🚀 Model Card for Model ID
This model is designed to classify news articles from a Sri Lankan news source, Daily Mirror Online, into five categories.
🚀 Quick Start
Use the code below to get started with the model.
new_model = "Imasha17/News_classification.4"
from transformers import pipeline
pipe = pipeline("text-classification", model="Imasha17/News_classification.4")
text="Enter your news here"
pipe (text)
✨ Features
- Automatic categorization of Sri Lankan news articles.
- Can be used in news filtering and recommendation systems.
- Enables preliminary analysis of sentiment in news articles.
- News aggregation platforms can use it to categorize and sort articles.
- Journalists and researchers can analyze media trends based on category distributions.
📦 Installation
No specific installation steps provided in the original document.
📚 Documentation
Model Details
Model Description
This model is designed to classify news articles from the Daily Mirror Online, a Sri Lankan news source, into five categories: Business, Opinion, Political Gossip, Sports, and World News. And this model is developed to analyze and process news content for tasks such as sentiment analysis, or summarization.
Data Sources
The original dataset contained real news content of Daily Mirror. After preprocessing, 1,015 records were selected for training. The data split as 80% train and 20% validation.
Uses
Direct Use
The model can be used for:
- Automatic categorization of Sri Lankan news articles.
- News filtering and recommendation systems.
- Preliminary analysis of sentiment in news articles.
Downstream Use
News aggregation platforms can use the model to categorize and sort articles. Journalists and researchers can analyze media trends based on category distributions.
Out-of-Scope Use
This model should not be used for critical decision-making tasks such as political analysis, stock market predictions, or legal judgments. It may not generalize well to non - Sri Lankan news sources.

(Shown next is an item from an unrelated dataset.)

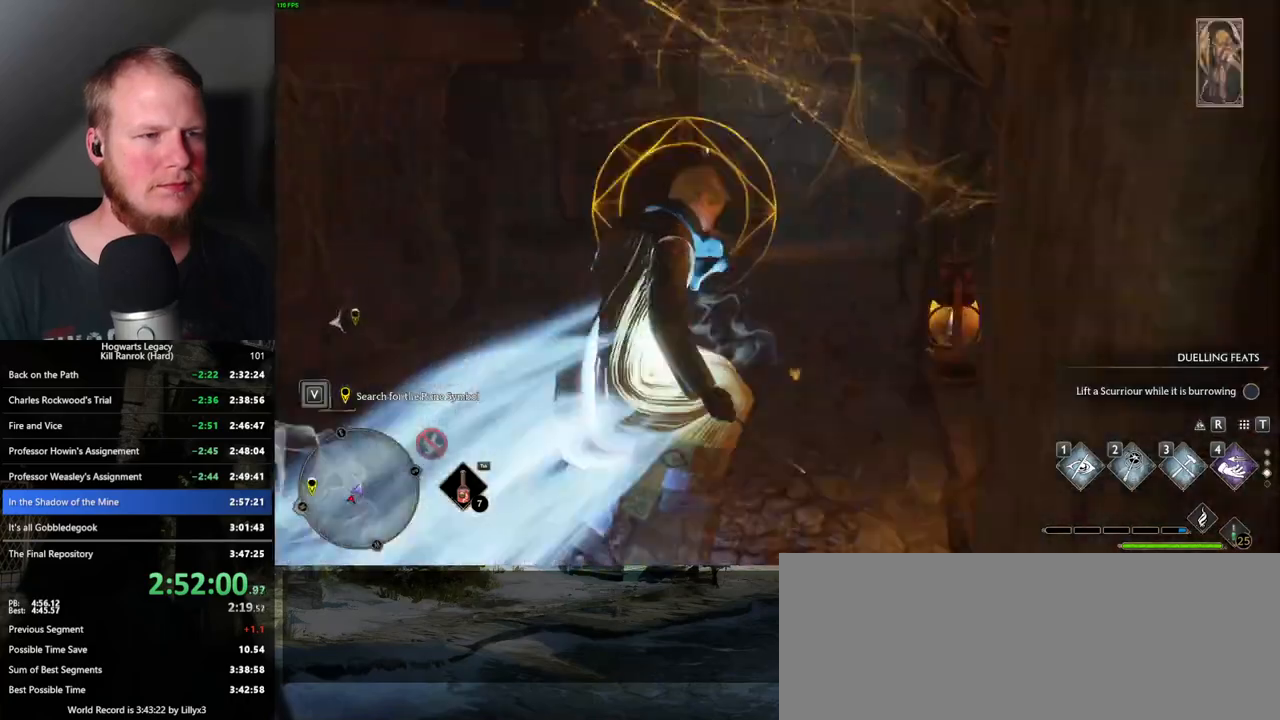
{"keys": ["space", "w"], "mouse": [], "events": [[167, "space", "down"]]}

Bias, Risks, and Limitations
- The dataset is limited to Daily Mirror Online, which may introduce biases in classification.
- The model might misclassify articles if they contain mixed topics.
- The dataset size is small (1,015 articles), which may impact performance on diverse news sources.
Training Details
Training Data
The dataset comprises 1,015 preprocessed news articles from Daily Mirror Online.
Training Hyperparameters
- Training regime: [More Information Needed]
- Model Architecture: distilbert-base-uncased
- Batch Size: 4
- Epochs: 3
Testing Data, Factors & Metrics
Testing Data
20% of the dataset (203 articles) used for validation/testing.
Results
The model performed well, but misclassification occurs when articles have overlapping content.
Model Examination
The model effectively classifies Sri Lankan news articles. It can be fine-tuned on larger datasets for improved accuracy.
Model Architecture and Objective
- Model Architecture: distilbert-base-uncased
- Objective: Multiclass text classification